# ЗАДАНИЯ
1 – Назовите все, что, согласно приведенной во фрагменте о Белинском цитате, внутренне связывает людей.
2 – Кого Белинский, согласно фрагменту о нем, провозгласил «поэтом гуманности»?
3 – Напишите продолжение фрагмента о Белинском, начиная после его последнего предложения.

# ФРАГМЕНТ

+---+

Взгляд Белинского на социальные импликации научного подхода обнаруживается в его возражениях на адресованные «натуральной школе» упреки в том, что она изображает «людей низкого звания ‹…› мужиков, дворников, извозчиков ‹…› убежища голодной нищеты»[226]. Критик, неспособный еще оправдывать эгалитаризм такого рода в политических категориях, ссылается на пример естественных наук:

Природа – вечный образец искусства, а величайший и благороднейший предмет в природе – человек. А разве мужик – не человек? – Но что может быть интересного в грубом, необразованном человеке? – Как что? – его душа, ум, сердце, страсти, склонности, – словом, все то же, что и в образованном человеке. Положим, последний выше первого; но разве ботанист интересуется только садовыми, улучшенными искусством растениями, презирая их полевые, дико растущие первообразы? Разве для анатомика и физиолога организм дикого австралийца не так же интересен, как и организм просвещенного европейца?[227]

Действуя по образцу естественных наук, литература устанавливает общие свойства человечества, делающие всех нас «братьями по естеству». Тем самым утверждается важнейший принцип этичной «социальности»:

Когда человек поступает с людьми, как следует человеку поступать с своими ближними, братьями по естеству, он поступает гуманно; в противном случае он поступает, как прилично животному. Гуманность есть человеколюбие, но развитое сознанием и образованием[228].

Внутренняя связь общества немыслима вне принципа человечности, или гуманности: «Внутренне связывают людей общие нравственные интересы, сходство в понятиях, равенство в образовании и при этом взаимное уважение к своему человеческому достоинству»[229]. Этот же принцип одушевляет и яростное письмо Белинского Гоголю: «Россия видит свое спасение не в мистицизме, не в аскетизме, не в пиетизме, а в успехах цивилизации, просвещения, гуманности»[230].

В последнем своем критическом манифесте, статье «Взгляд на русскую литературу 1847 года», Белинский провозгласил Герцена (Искандера) «поэтом гуманности». «Задушевную мысль» его романа «Кто виноват?» Белинский определяет как «мысль о достоинстве человеческом, которое унижается предрассудками, невежеством и унижается то несправедливостью человека к своему ближнему, то собственным добровольным искажением самого себя»[231]. Заботу о «достоинстве человеческом» критик связывает с представлением о том, что «сердце человеческое действует по своим собственным законам и никаких других признавать не хочет и не может», – и тем самым подчеркивает принципиальное отличие «натуральной школы» от натурализма Золя, утверждавшего, что «всеми проявлениями человеческого существа неизменно управляет детерминизм»[232].

+---+

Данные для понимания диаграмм
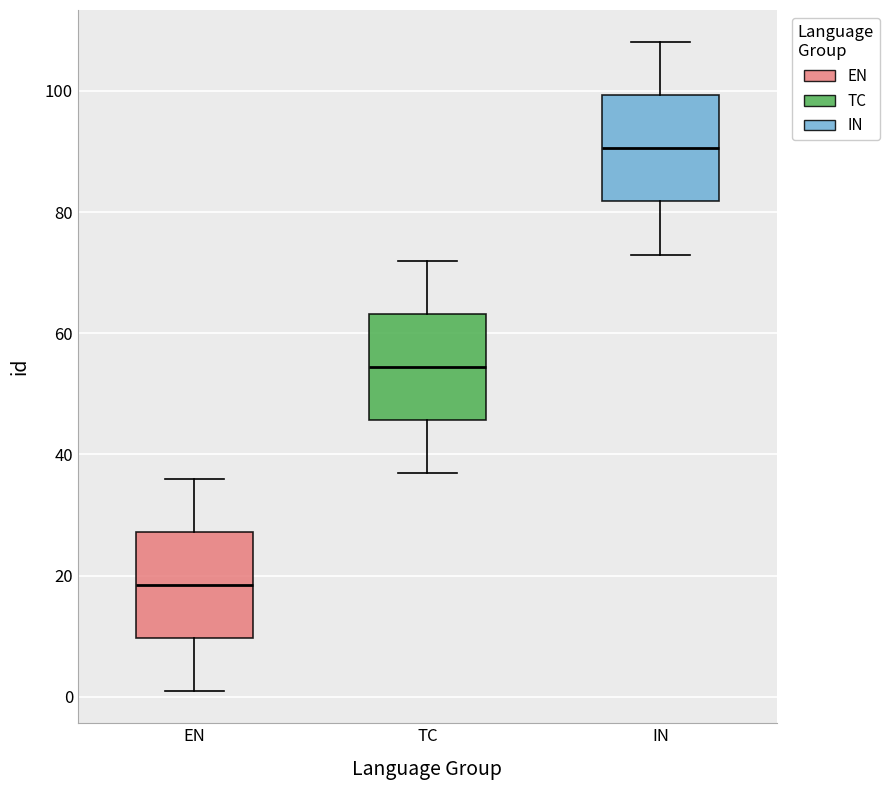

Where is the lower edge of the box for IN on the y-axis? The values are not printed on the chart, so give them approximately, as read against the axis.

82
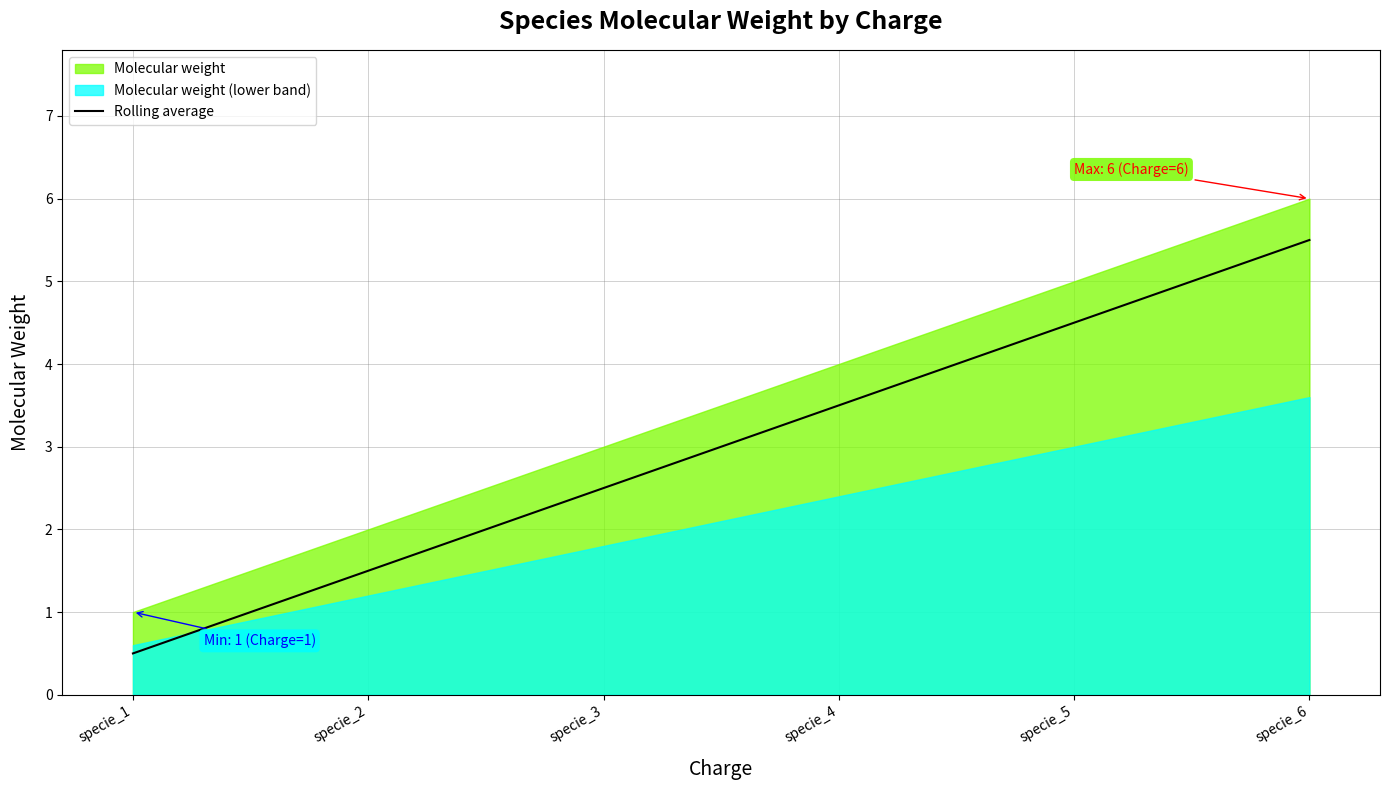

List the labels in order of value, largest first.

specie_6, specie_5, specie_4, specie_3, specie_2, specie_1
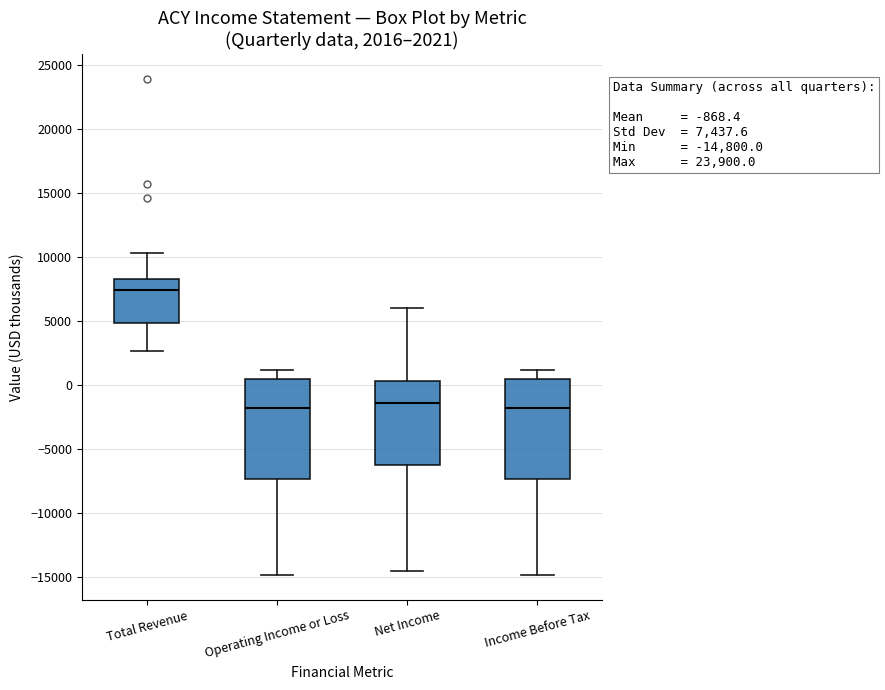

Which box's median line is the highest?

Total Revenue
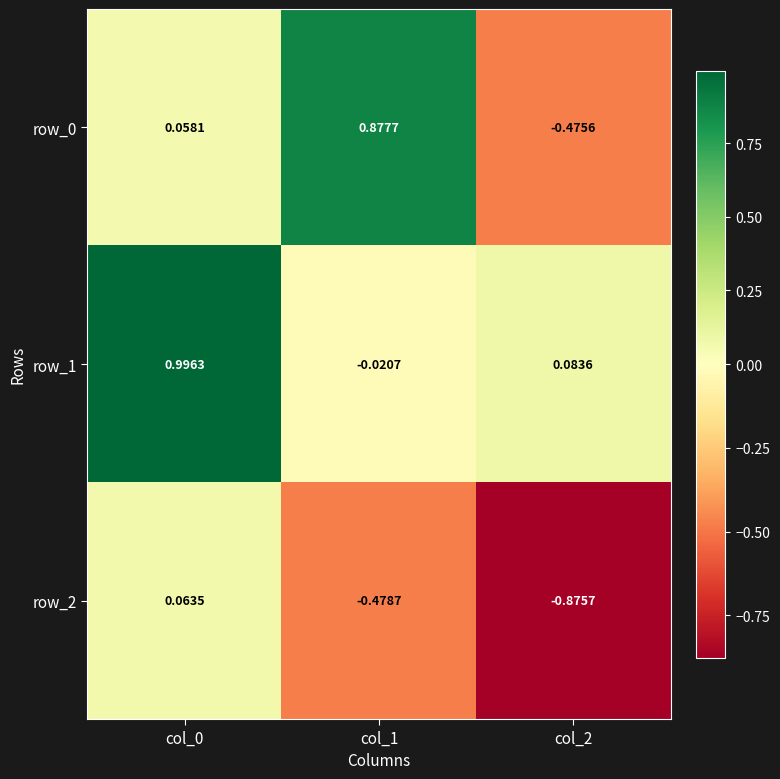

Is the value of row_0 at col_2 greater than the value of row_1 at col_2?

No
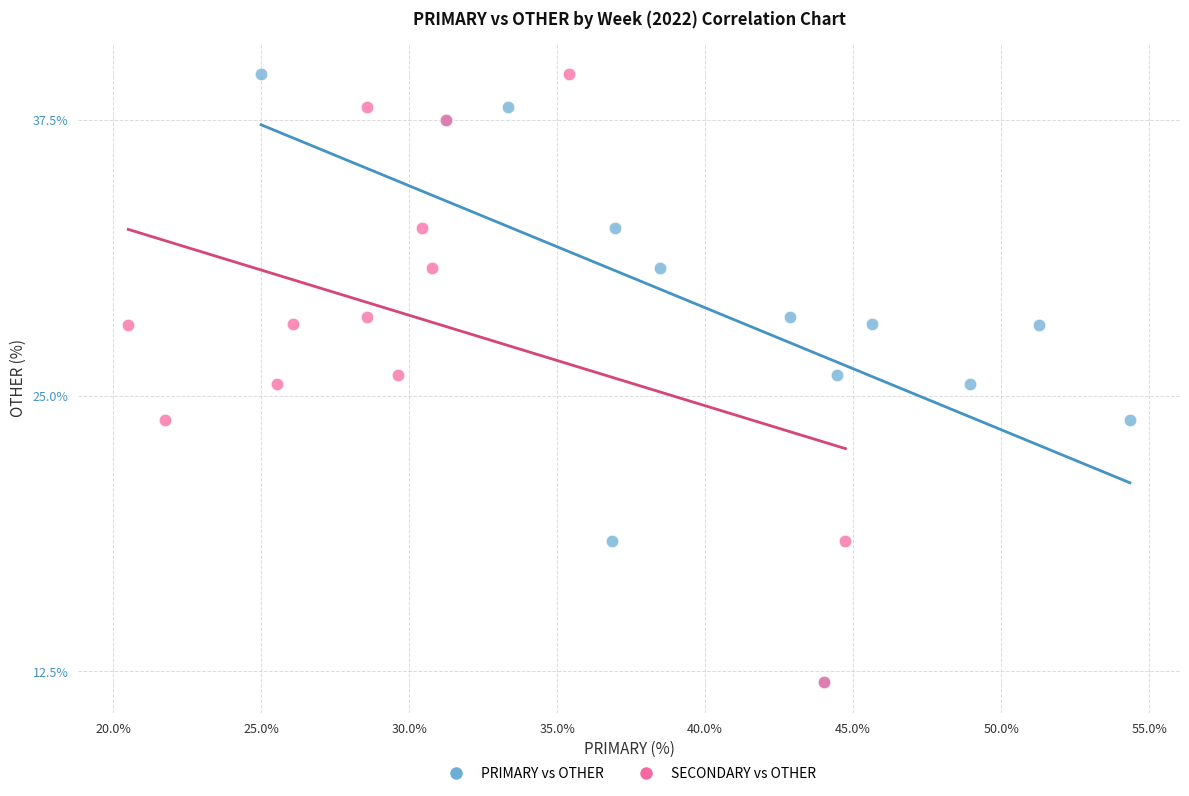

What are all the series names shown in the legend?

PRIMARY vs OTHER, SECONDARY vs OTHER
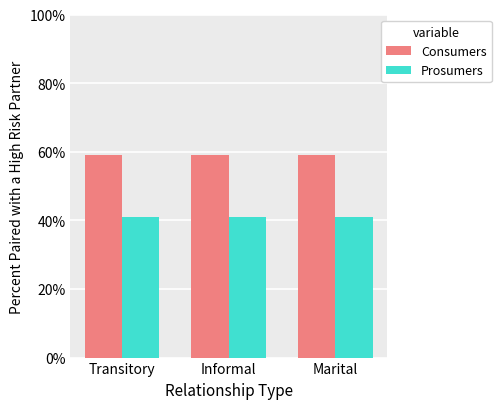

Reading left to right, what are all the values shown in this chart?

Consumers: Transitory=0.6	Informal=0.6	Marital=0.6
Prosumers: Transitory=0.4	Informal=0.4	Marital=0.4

+---+

# ОТВЕТЫ К ЗАДАНИЯМ
1 – Общие нравственные интересы, сходство в понятиях, равенство в образовании и взаимное уважение к своему человеческому достоинству.

2 – Герцена (Искандера).

3 –
Вместе с тем нужно констатировать, что провозглашаемая Белинским «гуманность» представляет собой извод «абсолютной внутренней жизни» и «духовной субъективности», в которых Гегель видит «подлинное содержание романтического»[233]. В романе Герцена эта субъективность обретает, пользуясь выражением Гегеля, «бесконечную ценность»[234]. Это возможно, однако, только ценой отчуждения от окружающего мира. По словам Белинского, персонажи Герцена – «жертвы ‹…› той среды, в которой они живут»[235]. В формирующийся этос оппозиционной интеллигенции роман Герцена привносит осознание того факта, что разрыв между внутренней и внешней волей не может быть преодолен одним искусством: как сказано у Гегеля, «своего абсолютного соединения им следует искать в другой области, а не в искусстве»[236]. Именно в этот момент литературный реализм, следуя собственной внутренней логике, уводит за границы искусства.

Наследие Белинского-реалиста обычно осмыслялось, особенно в советской науке, как важнейший шаг на пути от иллюзий философского идеализма к «научному» марксизму-ленинизму. Плеханов, которого не стоит смешивать с советской идеологической демагогией, ставил в заслугу Белинскому «стремление освободить критические приговоры и суждения от личных вкусов и симпатий критика и поставить их на объективную, научную почву»[237]. Эти ссылки на научность могут, однако, быть обманчивы. Понятый как система, «реализм» Белинского не подразумевал упразднения субъективности в пользу безличного эмпиризма. По сути своей он соответствовал форме сознания личности, нашедшей осуществление в мире объективных социальных отношений. В рамках этой общей гегельянской модели не стоит недооценивать важность положений «Эстетики». Как я попытался показать, значимость Белинского для позднейшего реалистического романа и общественного развития России связана со скоро забытой философской логикой, включавшей в себя идеал прекрасного, эстетизированное понимание общественной гармонии и представление о том, что в момент своего высшего осуществления искусство открывает путь за собственные пределы.

Авторизованный перевод с английского Кирилла Осповата

«И для чего же такое писать?»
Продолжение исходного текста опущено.